The truth is, when me and Bandy first get off the plane and this old lady is waiting there with her two canes, one in each fist, I’m kind of scared of her. She’s so wicked old and the canes look like weapons. Like hitting sticks. This really ancient lady, small and hunched with her hitting sticks. Her skin like the skin on milky hot chocolate when you blow across the top, all wrinkled and folded back on itself. Even her perfume smells like old flowers or something.
More than anything I want to get back on the plane and go home, but then the old lady says something that changes my mind, at least a little bit. Standing there kind of wobbly on her canes but smiling like the sun peeking through a cloud, she goes, “Young man? Seems I been waiting all my life to meet you, though I didn’t know you existed, or what yo name might be. The Good Lawd has given me a great gift. Thank you Lawd! Praise be! Zane Dupree, you are welcome in my home today and always will be. Mmm, mmm, mmm.”
You can’t be afraid of a person who says that. You just can’t. Plus Bandy likes her—right away he rolls over and shows her his tummy, so that’s another thing in her favor.
“Hello to you, too,” she says, scratching behind his ears with the tip of her cane. “Let me guess, this dog part terrier and the rest nobody quite sure, is that about right?”
“Yes, ma’am,” I say.
“Can you drag your bag and that little dog, too?
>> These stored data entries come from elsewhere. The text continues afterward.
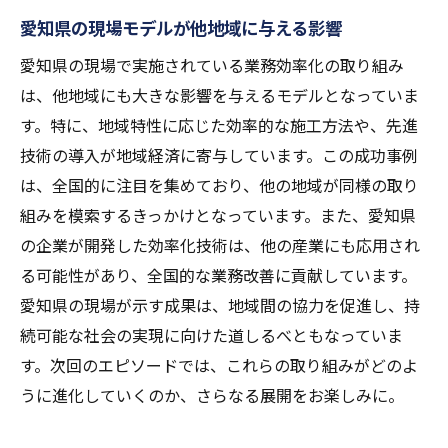
愛知県の現場モデルが他地域に与える影響
愛知県の現場で実施されている業務効率化の取り組み
は、他地域にも大きな影響を与えるモデルとなっていま
す。特に、地域特性に応じた効率的な施工方法や、先進
技術の導入が地域経済に寄与しています。この成功事例
は、全国的に注目を集めており、他の地域が同様の取り
組みを模索するきっかけとなっています。また、愛知県
の企業が開発した効率化技術は、他の産業にも応用され
る可能性があり、全国的な業務改善に貢献しています。
愛知県の現場が示す成果は、地域間の協力を促進し、持
続可能な社会の実現に向けた道しるべともなっていま
す。次回のエピソードでは、これらの取り組みがどのよ
うに進化していくのか、さらなる展開をお楽しみに。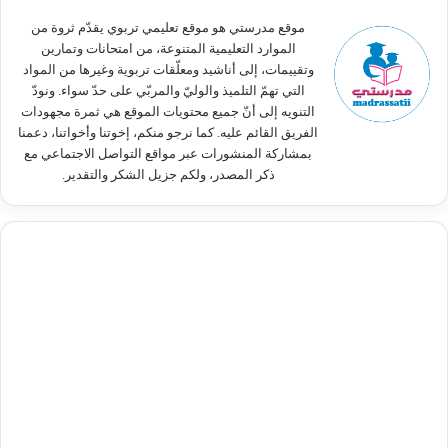
:
موقع مدرستي هو موقع تعليمي تربوي يقدّم ثروة من
الموارد التعليمية المتنوعة، من امتحانات وتمارين
وتقييمات، إلى أناشيد ومعلّقات تربوية وغيرها من المواد
التي تهمّ التلميذ والوليّ والمربّي على حدّ سواء. ونودّ
التنويه إلى أنّ جميع محتويات الموقع هي ثمرة مجهودات
الفريق القائم عليه. كما نرجو منكم، إخوتنا وأخواتنا، دعمنا
بمشاركة المنشورات عبر مواقع التواصل الاجتماعي مع
ذكر المصدر، ولكم جزيل الشكر والتقدير.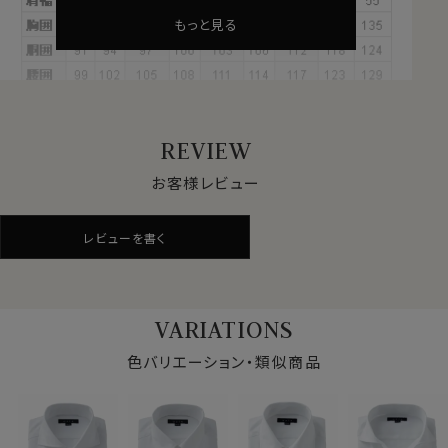
天然の油脂分を豊富に含むため、格別な柔らかさとしな
もっと見る
やかな風合いを実現します。
上質で細かな糸が作れるため、高級感あふれる衣料に最
適です。
欧米では特に評価が高く、イタリアの高級シャツやニット
にも採用されています。
REVIEW
伝統と技術が織りなす贅沢な質感がペルヴィアンピマの
魅力です。
お客様レビュー
レビューを書く
●形態安定加工
素材感・風合い・見栄えの良いことが特徴である綿
100％ですが、天然素材であるが故にしわができやすい
素材。
VARIATIONS
そこで
プレミアムコットン使用の綿100％に特殊な形態
安定加工を施すことにより、ポリエステル混の形態安定シ
色バリエーション・類似商品
ャツに近い防しわ性を実現しました
●ホリゾンタルカラー+ダブルカフス！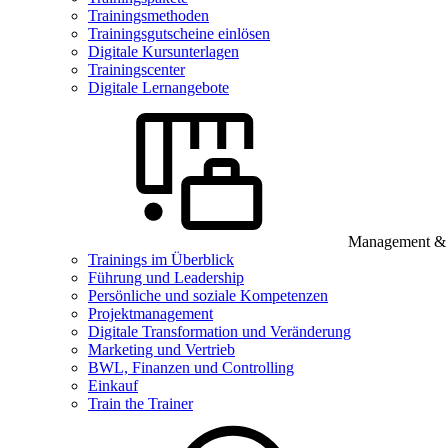
Trainingsmethoden
Trainingsgutscheine einlösen
Digitale Kursunterlagen
Trainingscenter
Digitale Lernangebote
Management & B
Trainings im Überblick
Führung und Leadership
Persönliche und soziale Kompetenzen
Projektmanagement
Digitale Transformation und Veränderung
Marketing und Vertrieb
BWL, Finanzen und Controlling
Einkauf
Train the Trainer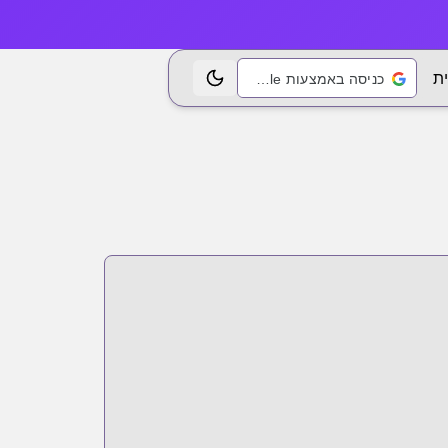
ת
כניסה באמצעות Google
החלפת נושא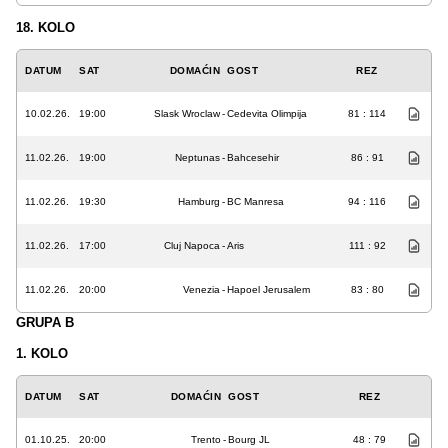
18. KOLO
DATUM
SAT
DOMAĆIN
GOST
REZ
10.02.26.
19:00
Slask Wroclaw
-
Cedevita Olimpija
81 : 114
11.02.26.
19:00
Neptunas
-
Bahcesehir
86 : 91
11.02.26.
19:30
Hamburg
-
BC Manresa
94 : 116
11.02.26.
17:00
Cluj Napoca
-
Aris
111 : 92
11.02.26.
20:00
Venezia
-
Hapoel Jerusalem
83 : 80
GRUPA B
1. KOLO
DATUM
SAT
DOMAĆIN
GOST
REZ
01.10.25.
20:00
Trento
-
Bourg JL
48 : 79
Taxicab waitin’ on us.”
When we first walk out of that terminal into the heat of the city it’s like whoa, are they kidding? This has to be a joke. I’ve never been anywhere that’s so unbelievably hot and humid. Like the sky is sweating and everything smells kind of stinky and moldy and wet.
That’s when I start to think of New Orleans as Smellyville. I didn’t know it then, but the wet and stinky part was about to get much, much worse.